● **DOCUMENT EXCERPT**:
---*---
Not sure this was all of the disciples. It could have been Peter, James, John and Andrew, but they came out to Jesus and engaged in a private conversation with Him, and Jesus foretold the destruction of the city of Jerusalem.
Verse 2 And Jesus said unto them, See ye not all these things?
Remember this discourse took place on the Mount of Olives which commanded a full view of the city of Jerusalem and the Temple. Jesus and the disciples are looking at the city. They’re looking at the Temple when Jesus said, “See ye not all these things?” Jerusalem, the Temple, the walls, the towers, the beauty, the grandeur, the riches. “Verily I say unto you, There shall not be left here one stone upon another, that shall not be thrown down. Jesus here predicts the city and the Temple’s complete demolition.
Verse three: And as he sat upon the mount of Olives, the disciples came unto him privately, saying, Tell us, when shall these things be? – the destruction of Jerusalem – and what shall be the sign of thy coming, and of the end of the world? Or the end of the age. meaning the end of the Jewish age, the end of the Jewish world, not talking about the end of the world as almost everyone interprets this verse to mean. Jesus is talking about the destruction of Jerusalem, the end of an age, the end of the Jewish system, the end of their city, the end of their Temple, the end of their worship. When shall these things be?
Verse 4 ¶And Jesus answered and said unto them, Take heed that no man deceive you.
---*---
● **DATA EXCERPT**:
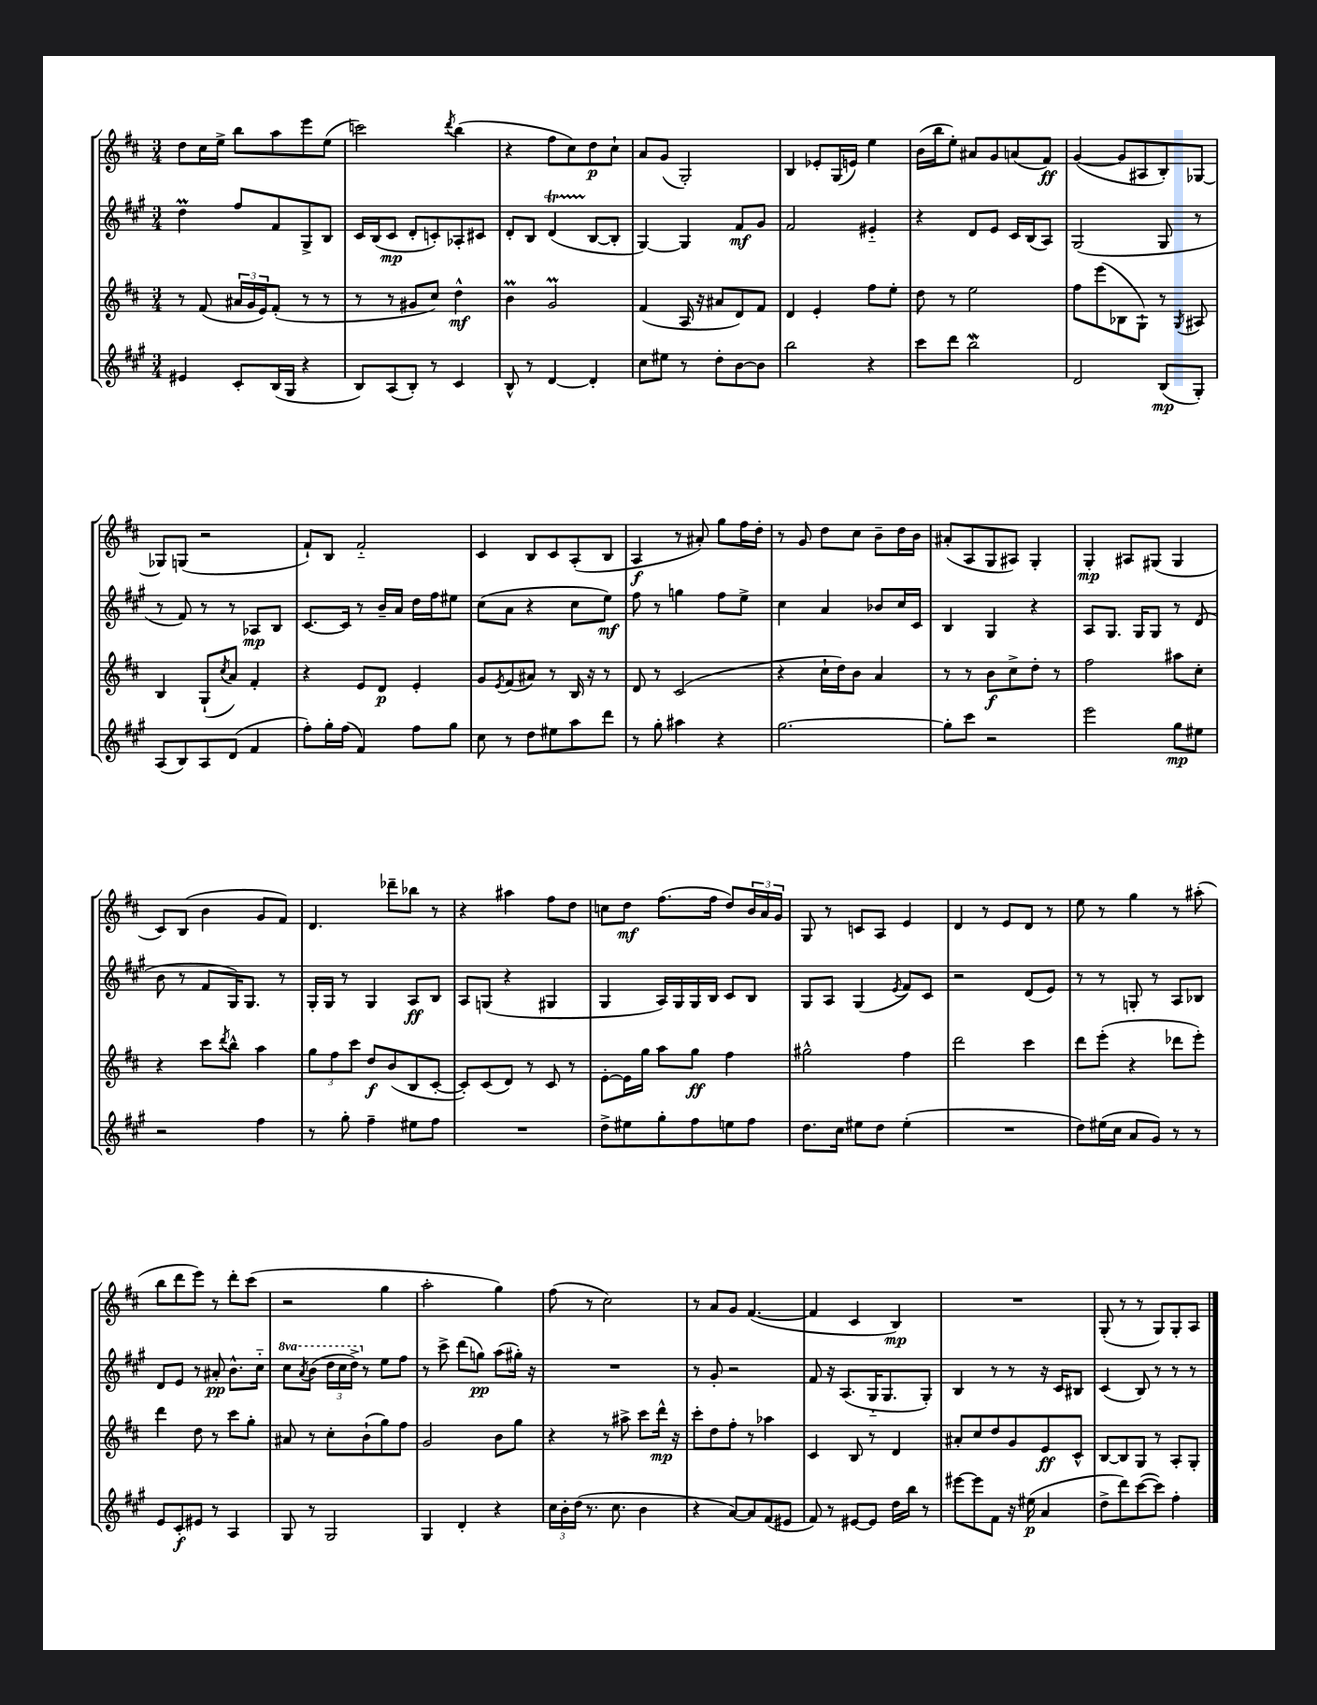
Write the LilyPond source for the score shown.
---*---
● **EXERCISE INSTRUCTIONS**: Check whether each statement agrees with the commentary on Jesus's prophecy about Jerusalem: (a) the discourse took place where Jerusalem and the Temple could be fully seen; (b) the commentary reads "the end of the world" in verse three as the end of the physical world; (c) the commentary is certain that all of the disciples came to Jesus. Answer yes or no for each, quoting the deciding words.

● **EXPECTED OUTPUT**:
(a) Yes: "this discourse took place on the Mount of Olives which commanded a full view of the city of Jerusalem and the Temple"
(b) No: "not talking about the end of the world as almost everyone interprets this verse to mean"
(c) No: "Not sure this was all of the disciples."